## EXERCISE:
Hunt for the word "Before" across the entries below, copying each line that holds it.

Stored records:

++++++++++++++++++++

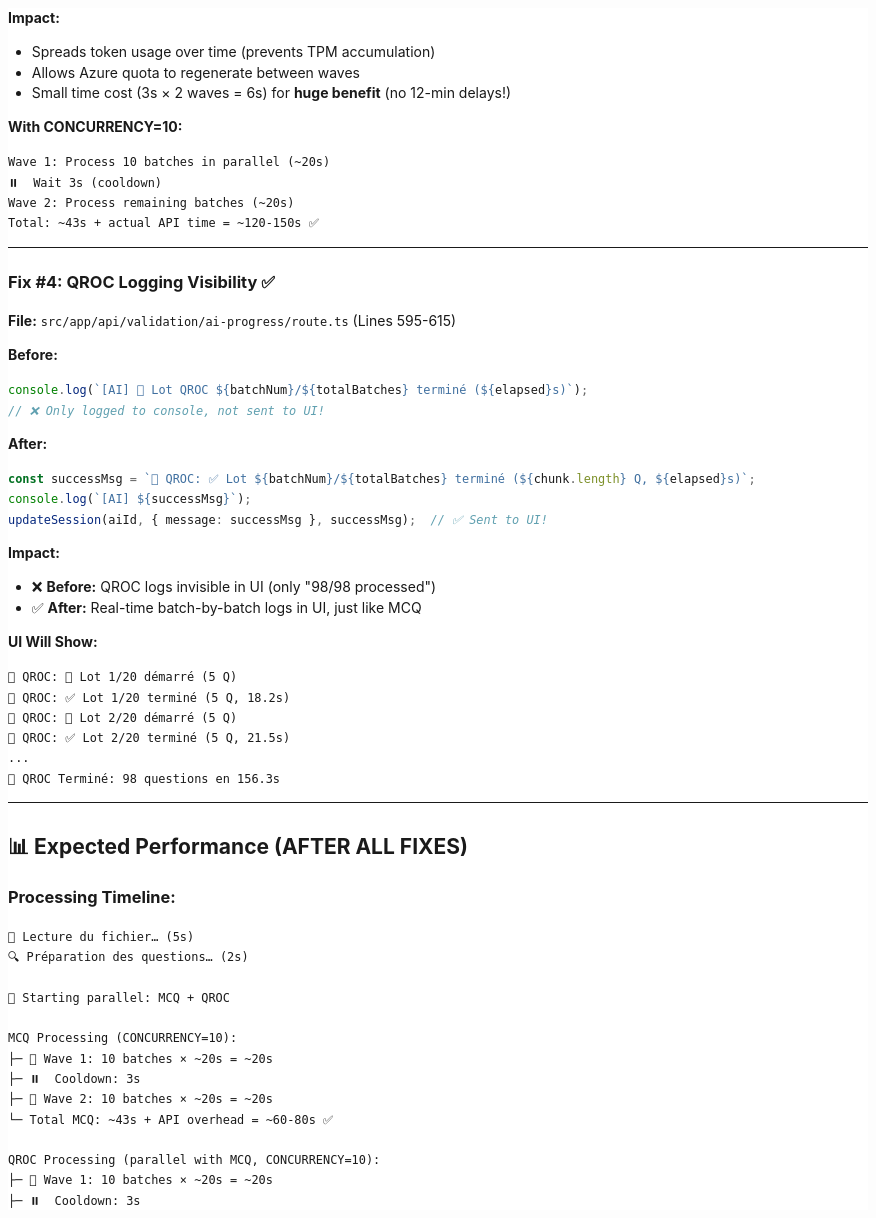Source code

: **Impact:**
- Spreads token usage over time (prevents TPM accumulation)
- Allows Azure quota to regenerate between waves
- Small time cost (3s × 2 waves = 6s) for **huge benefit** (no 12-min delays!)

**With CONCURRENCY=10:**
```
Wave 1: Process 10 batches in parallel (~20s)
⏸️  Wait 3s (cooldown)
Wave 2: Process remaining batches (~20s)
Total: ~43s + actual API time = ~120-150s ✅
```

---

### **Fix #4: QROC Logging Visibility** ✅

**File:** `src/app/api/validation/ai-progress/route.ts` (Lines 595-615)

**Before:**
```typescript
console.log(`[AI] 🔷 Lot QROC ${batchNum}/${totalBatches} terminé (${elapsed}s)`);
// ❌ Only logged to console, not sent to UI!
```

**After:**
```typescript
const successMsg = `🔷 QROC: ✅ Lot ${batchNum}/${totalBatches} terminé (${chunk.length} Q, ${elapsed}s)`;
console.log(`[AI] ${successMsg}`);
updateSession(aiId, { message: successMsg }, successMsg);  // ✅ Sent to UI!
```

**Impact:**
- ❌ **Before:** QROC logs invisible in UI (only "98/98 processed")
- ✅ **After:** Real-time batch-by-batch logs in UI, just like MCQ

**UI Will Show:**
```
🔷 QROC: 🚀 Lot 1/20 démarré (5 Q)
🔷 QROC: ✅ Lot 1/20 terminé (5 Q, 18.2s)
🔷 QROC: 🚀 Lot 2/20 démarré (5 Q)
🔷 QROC: ✅ Lot 2/20 terminé (5 Q, 21.5s)
...
🔷 QROC Terminé: 98 questions en 156.3s
```

---

## 📊 Expected Performance (AFTER ALL FIXES)

### **Processing Timeline:**

```
📖 Lecture du fichier… (5s)
🔍 Préparation des questions… (2s)

🚀 Starting parallel: MCQ + QROC

MCQ Processing (CONCURRENCY=10):
├─ 🌊 Wave 1: 10 batches × ~20s = ~20s
├─ ⏸️  Cooldown: 3s
├─ 🌊 Wave 2: 10 batches × ~20s = ~20s
└─ Total MCQ: ~43s + API overhead = ~60-80s ✅

QROC Processing (parallel with MCQ, CONCURRENCY=10):
├─ 🌊 Wave 1: 10 batches × ~20s = ~20s
├─ ⏸️  Cooldown: 3s
```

++++++++++++++++++++

## SOLUTION TO THE EXERCISE:
**Before:**
- ❌ **Before:** QROC logs invisible in UI (only "98/98 processed")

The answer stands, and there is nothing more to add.